Y la escena del funeral... Como dijo Mac, «guau». Me mata. Me deja del todo aniquilada. Solo puedo pensar en que no quiero ir al funeral de Mac. No quiero ver las ensayadas expresiones tristes de los encargados de la funeraria, sombríos y solemnes, pero ansiando en secreto irse a comer unos fish and chips. No quiero ver las horribles cortinas oscilando, muy levemente, en el borde inferior, cuando se cierran, igual que el día del funeral de mi padre. No quiero decirle adiós a Mac, aún no.

Lloro por él y tengo la impresión de nunca voy a parar. James tiene razón, necesito estar preparada, debo dejar que se escape poco a poco el dolor como un ensayo, para acostumbrarme a su sabor, pero confío en estar exagerando.

Hay esperanza, ¿no? Espero que Mac se recupere y que todo salga bien. Mientras me seco las últimas lágrimas con un largo trozo de papel higiénico del lavabo de abajo, me aferro a esa esperanza como un percebe a un barco naufragado.

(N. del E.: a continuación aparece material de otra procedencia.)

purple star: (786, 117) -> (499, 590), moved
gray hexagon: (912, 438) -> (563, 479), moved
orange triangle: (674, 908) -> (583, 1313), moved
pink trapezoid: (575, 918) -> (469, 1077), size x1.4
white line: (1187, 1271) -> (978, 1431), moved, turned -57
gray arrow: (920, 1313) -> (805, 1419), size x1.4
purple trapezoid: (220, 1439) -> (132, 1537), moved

Apago el televisor y subo al dormitorio con paso vacilante, exhausta, diciéndome que Mac tiene que salir de esta, o, si no, ¿para qué ha vuelto a mi vida?

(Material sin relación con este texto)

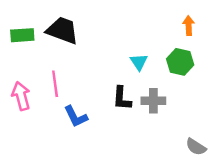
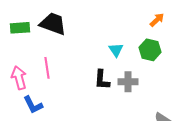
orange arrow: (189, 25) -> (157, 20), turned 49
blue L-shape: (76, 117) -> (33, 105), moved

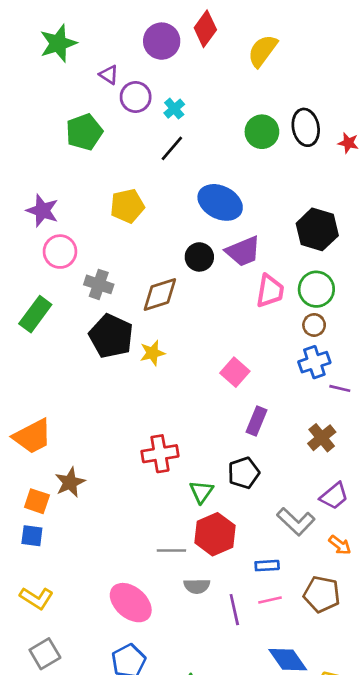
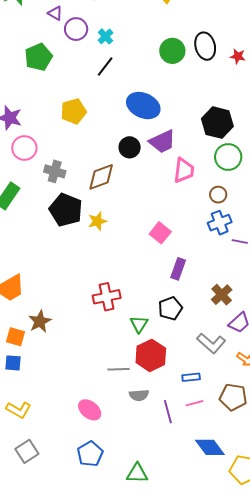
green circle: (316, 289) -> (228, 157), moved
brown cross: (322, 438) -> (222, 295), moved
pink ellipse: (131, 603) -> (90, 410), size x0.7

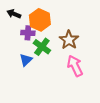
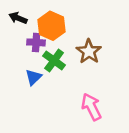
pink arrow: (75, 66) -> (91, 107), moved

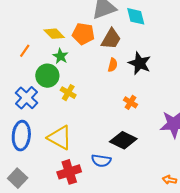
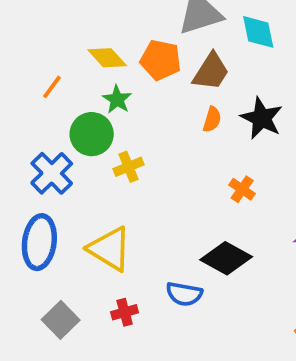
yellow cross: (68, 93) -> (129, 167), turned 35
red cross: (69, 172) -> (125, 312), size x0.6
gray square: (18, 178) -> (61, 320), moved

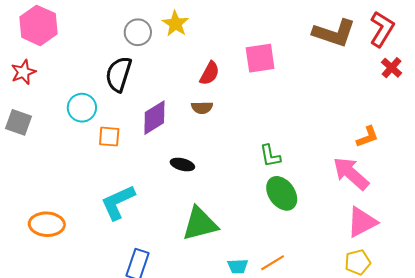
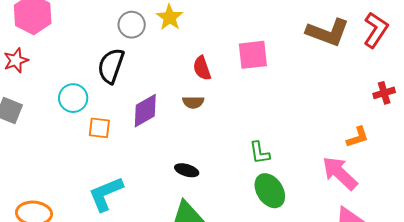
red cross: (392, 68) -> (384, 93), moved, turned 30
red semicircle: (210, 73) -> (202, 68), turned 130
black ellipse: (182, 165) -> (187, 170), moved

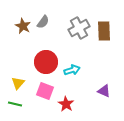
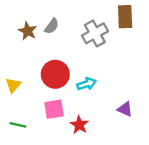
brown rectangle: (104, 31) -> (125, 17), moved
yellow triangle: (18, 83) -> (13, 85), moved
pink square: (45, 91) -> (54, 109), turned -30

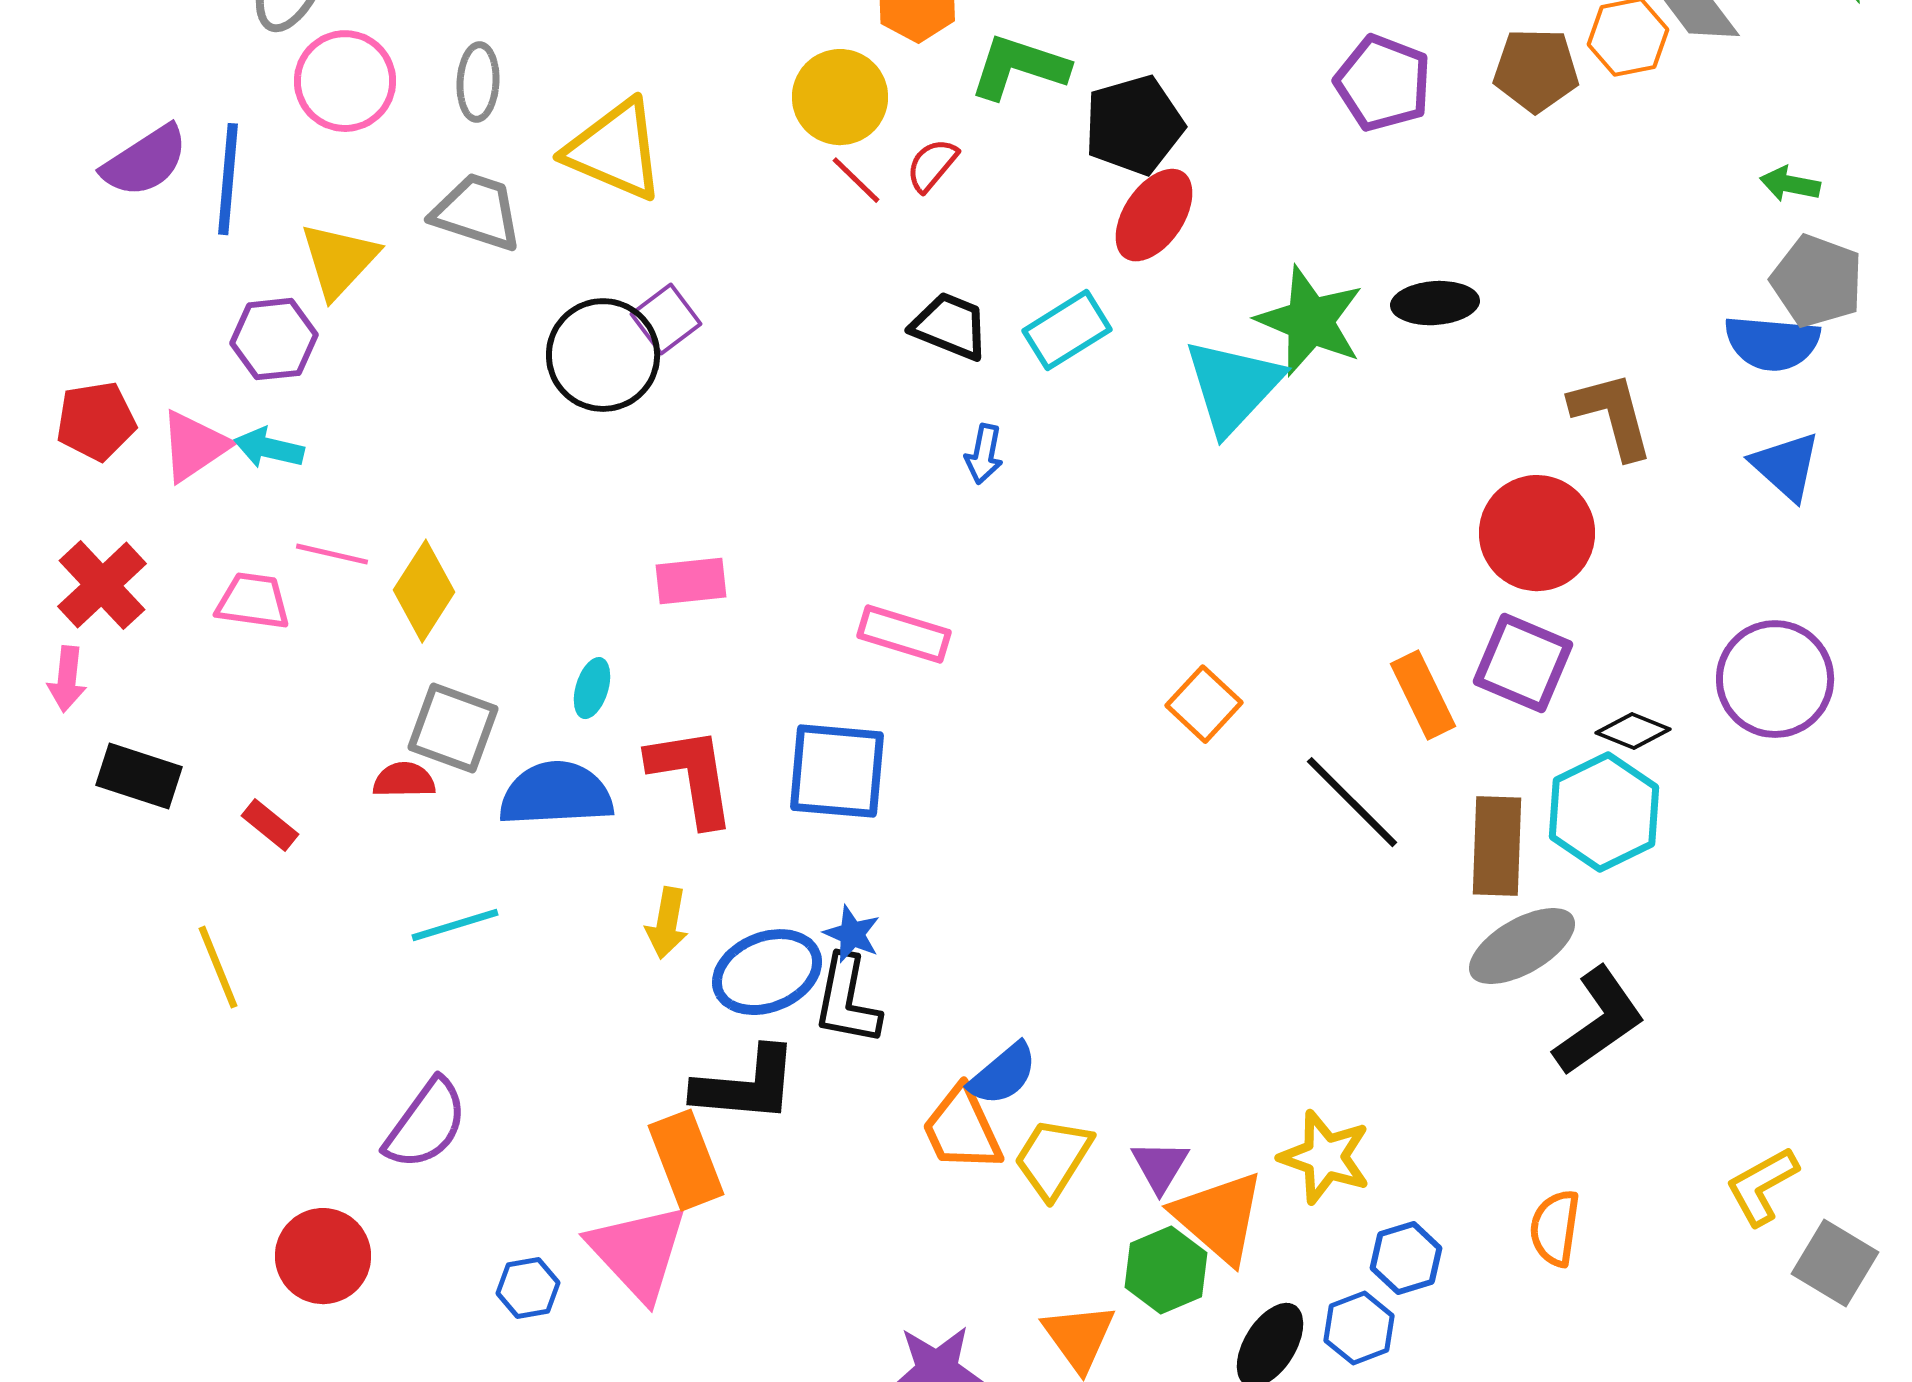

Me despierto a las siete y media al oír sonar el móvil. El corazón me da un brinco en el pecho, se desboca, y sé, por el modo de sonar, por lo temprano de la hora, que el móvil no va a parar.

—¿Sí? —contesto con voz ronza, aterrada.

—Hola, cariño. —Es Fran y su voz suena extraña, como si estuviera a un millón de kilómetros de distancia, en otro continente—. Siento mucho tener que decirle esto, pero me temo que Mac ha muerto.